The Devil's Tune
- Front Cover
- Author: Iain Duncan Smith
- Language: English
- Genre: Thriller
- Publisher: Robson Books (a division of Anova Books)
- Publication date: 6 November 2003
- Publication place: England
- Media type: Print (Hardback)

= The Devil's Tune =

2003 novel by Iain Duncan Smith

The Devil's Tune is a novel by British politician Iain Duncan Smith, published on 6 November 2003, the same day he left office as leader of the Conservative Party after losing a no confidence vote.

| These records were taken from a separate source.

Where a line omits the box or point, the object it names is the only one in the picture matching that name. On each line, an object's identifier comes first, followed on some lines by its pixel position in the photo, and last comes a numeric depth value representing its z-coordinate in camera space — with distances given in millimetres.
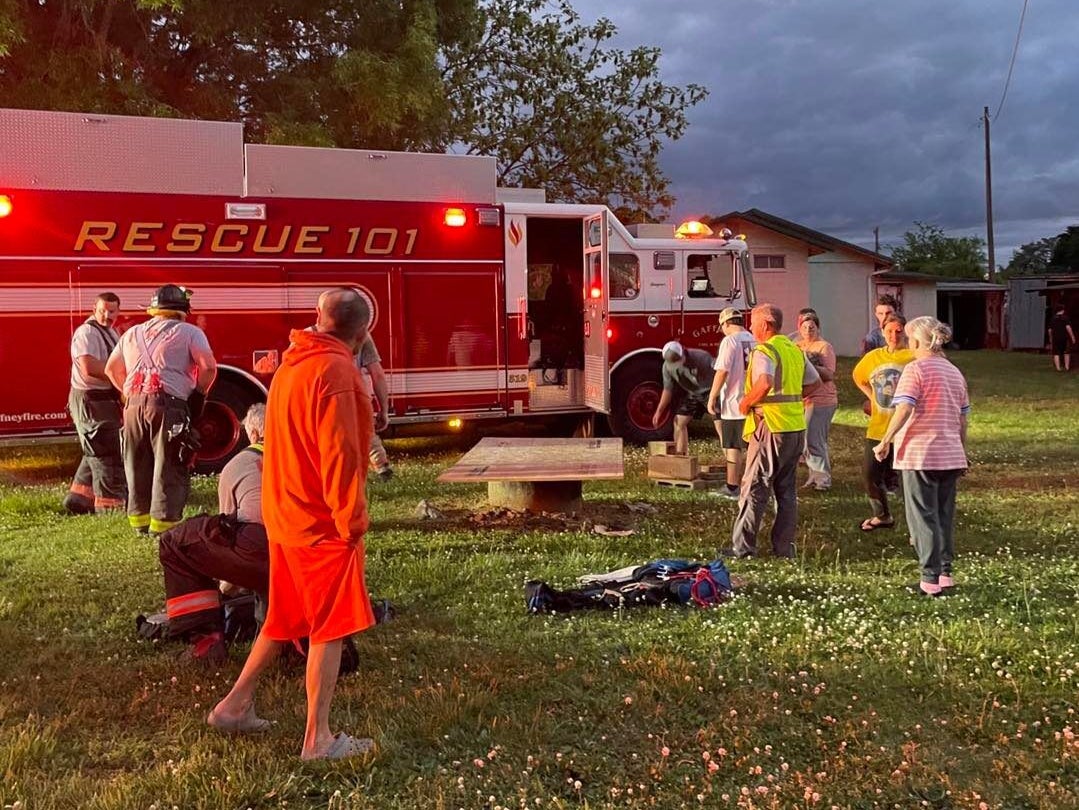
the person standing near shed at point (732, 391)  7953
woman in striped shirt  5371
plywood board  6883
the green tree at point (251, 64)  12609
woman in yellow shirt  6770
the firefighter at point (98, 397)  7195
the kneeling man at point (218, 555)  4156
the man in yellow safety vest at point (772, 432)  6078
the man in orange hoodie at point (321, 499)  3299
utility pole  43375
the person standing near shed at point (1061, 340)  24562
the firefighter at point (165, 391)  6484
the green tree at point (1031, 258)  74125
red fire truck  9195
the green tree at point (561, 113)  21156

The book is notable for its uniformly negative reception, selling only 18 copies in its first week of release. Among its negative reviews were from Sam Leith in The Daily Telegraph, who wrote, "And I honestly wish I didn't have to say this, because it feels like kicking a man when he is down... but, really, it's terrible. Human sympathy strains in one direction; critical judgment the other. Terrible, terrible, terrible". John Sutherland, the Northcliffe Professor of English literature at University College London, said "IDS has as much chance of doing a Winston Churchill as Rapper Tony Benn has of going quadruple platinum". For The Guardian, Peter Preston said, "His prose ranges from lumpen to beserkly lush... the plotting is full of clumsy clotting".

Two of Smith's Conservative colleagues who had also written novels, Edwina Currie and Ann Widdecombe, commented on the book, with Currie saying, "It's not exactly Tolstoy, is it?" and Widdecombe offering limited praise, calling the novel "scarcely the greatest literature of all time but as a thriller and easy read it will while away a plane journey (or, at 400-plus pages, a couple of plane journeys) perfectly pleasantly...the dialogue is severely cliché-ridden but people do have a habit of talking in clichés".